3-Carboxy-4-methyl-5-propyl-2-furanpropionic acid (CMPF), also known as 2-(2-carboxyethyl)-4-methyl-4-propylfuran-3-carboxylic acid or 3-carboxy-4-methyl-5-propyl-2-furanpropanoic acid is a potent uremic toxin which significantly accumulates in the serum of chronic kidney disease patients. CMPF is believed to be formed from the consumption of furan fatty acids in fish, fruits, and vegetables. The furan fatty acids are probably converted to CMPF by microbes in the gut through unknown means. CMPF then enters the blood where in large concentrations such as cases of chronic kidney disease. CMPF is a strong inhibitor of mitochondrial respiration and causes thyroid dysfunction. CMPF also competitively inhibits the OAT3 transporters in the kidneys which inhibits renal secretion of various drugs and endogenous organic acids. CMPF also competively inhibits organic anion transports (OATs) at the blood-brain barrier, which is thought to cause neurological abnormalities. CMPF is elevated in diabetes and has been found to induce beta cell dysfunction.
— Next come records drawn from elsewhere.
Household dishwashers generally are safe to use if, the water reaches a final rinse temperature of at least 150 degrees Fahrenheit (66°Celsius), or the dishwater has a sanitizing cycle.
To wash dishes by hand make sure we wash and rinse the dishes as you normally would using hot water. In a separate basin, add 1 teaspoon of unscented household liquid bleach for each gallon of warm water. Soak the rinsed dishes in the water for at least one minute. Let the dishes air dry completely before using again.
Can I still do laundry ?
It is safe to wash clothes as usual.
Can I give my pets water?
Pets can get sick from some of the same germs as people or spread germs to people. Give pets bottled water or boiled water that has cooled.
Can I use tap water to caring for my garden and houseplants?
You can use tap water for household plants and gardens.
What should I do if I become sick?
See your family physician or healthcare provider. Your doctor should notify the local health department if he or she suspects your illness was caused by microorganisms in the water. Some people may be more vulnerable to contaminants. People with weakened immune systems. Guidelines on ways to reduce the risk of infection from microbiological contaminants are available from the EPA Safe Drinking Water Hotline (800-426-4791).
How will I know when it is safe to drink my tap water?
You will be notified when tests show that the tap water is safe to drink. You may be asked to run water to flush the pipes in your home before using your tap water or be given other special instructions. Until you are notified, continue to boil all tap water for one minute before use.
3-deoxyglucosone is a uremic toxin with unknown causes in uremia. It is commonly found in diabetic patients due to high levels of glucose. Glucose enters the liver through GLUT1 transporter. In the liver it goes through two possible reactions which could cause the accumulation of 3-deoxyglucosone as a uremic toxin. There are two pathways to synthesize 3-deoxyglucosone: The polyol pathway or the maillard reaction pathway. The polyol pathway is where glucose is catalyzed into sorbitol by aldose reductase then sorbitol is catalyzed into Fructose by sorbitol dehydrogenase. Fructose then is synthesized into fructose-3-phosphate by a fructosamine enzyme. 3-Deoxyglucosone is then synthesized by fructose-3-phosphate through the biotransformer expected enzyme Alkaline phosphatase, tissue-nonspecific isozyme. The maillard reaction pathway is a non-enzymatic reaction which outside the body happens through heating. An amino acid like arginine or lysine are combined with glucose to make a schiff base and water. The schiff base is unstable so it becomes the stable amadori product. The stable amadori product loses the amino acid to synthesize a 3-deoxyglucosone. 3-deoxyglucosone is transported into the blood where it accumulates. It is unknown why 3-deoxyglucosone is synthesized in uremia patients, since it is not present in the urine of healthy people. It normally is synthesized and accumulates with high serum glucose due to diabetes. 3-deoxyglucosone causes cell apoptosis and neurotoxicity.